I have always loved York with its Roman history, 18th-century atmosphere (watch out, Bath!) and quirky shops and restaurants. Yet I have seldom lingered for want of an appealing place to stay within its medieval walls. It turns out that I was looking in the wrong direction, for just outside the ring road is a William & Mary gem. Middlethorpe Hall was there all the time, though a charming secret known mainly to race-goers – it is next to the course – and classical musicians.
Unusually it is owned by the National Trust, which may explain why Middlethorpe is one of the last proper country house hotels that has not surrendered to the flummery of Balkan footmen in breeches. Instead of a bogus Upstairs Downstairs “experience”, what I got here was about as close to staying in a private country house as seems possible, though with more imaginative cooking.

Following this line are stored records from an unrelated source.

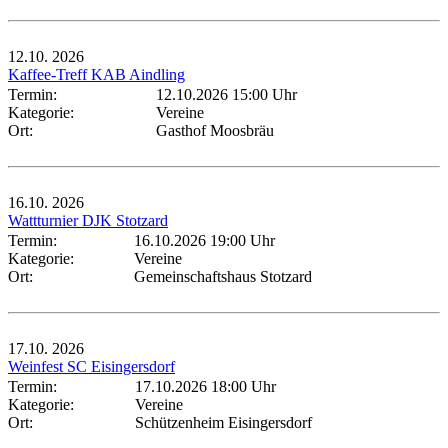
12.10.
2026
Kaffee-Treff KAB Aindling
Termin:
12.10.2026 15:00 Uhr
Kategorie:
Vereine
Ort:
Gasthof Moosbräu
16.10.
2026
Wattturnier DJK Stotzard
Termin:
16.10.2026 19:00 Uhr
Kategorie:
Vereine
Ort:
Gemeinschaftshaus Stotzard
17.10.
2026
Weinfest SC Eisingersdorf
Termin:
17.10.2026 18:00 Uhr
Kategorie:
Vereine
Ort:
Schützenheim Eisingersdorf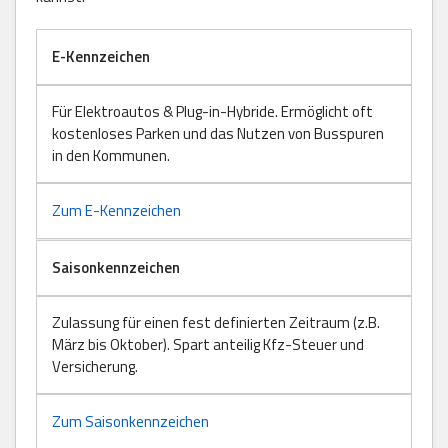
E-Kennzeichen
Für Elektroautos & Plug-in-Hybride. Ermöglicht oft
kostenloses Parken und das Nutzen von Busspuren
in den Kommunen.
Zum E-Kennzeichen
Saisonkennzeichen
Zulassung für einen fest definierten Zeitraum (z.B.
März bis Oktober). Spart anteilig Kfz-Steuer und
Versicherung.
Zum Saisonkennzeichen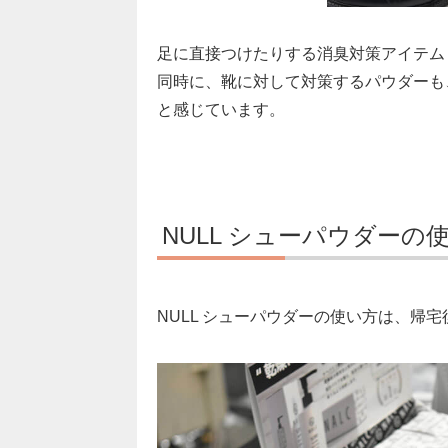
足に直接つけたりする消臭対策アイテム
同時に、靴に対して対策するパウダーも
と感じています。
NULL シューパウダーの
NULL シューパウダーの使い方は、帰宅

Bedrooms are exceptionally comfortable despite – or rather because of – being furnished completely in period.
Such authenticity is now a rarity: the NT doesn’t do shabby chic, let alone the urbanised decor that clashes with the architecture in so many country house hotels. What some genius here has seen is that there is still scope for the sort of updates thoughtful modern hosts might provide. Such as WiFi, a working fireplace and homemade biscuits. And some they might not, such as a spa and gym in a row of Georgian cottages.
There is a hint of local grit too. As I gaze out over beautifully maintained gardens, a Russian Steppe Eagle executes a terrifying blitzkrieg out of a clear sky – to land in a flurry of wings on its handler’s gauntlet. Real England, real Yorkshire is alive and well just minutes from the city and its Castle, Minster and National Railway Museum.
From £199 for a double room in the courtyard, £269 for a double in the historic hall, including breakfast.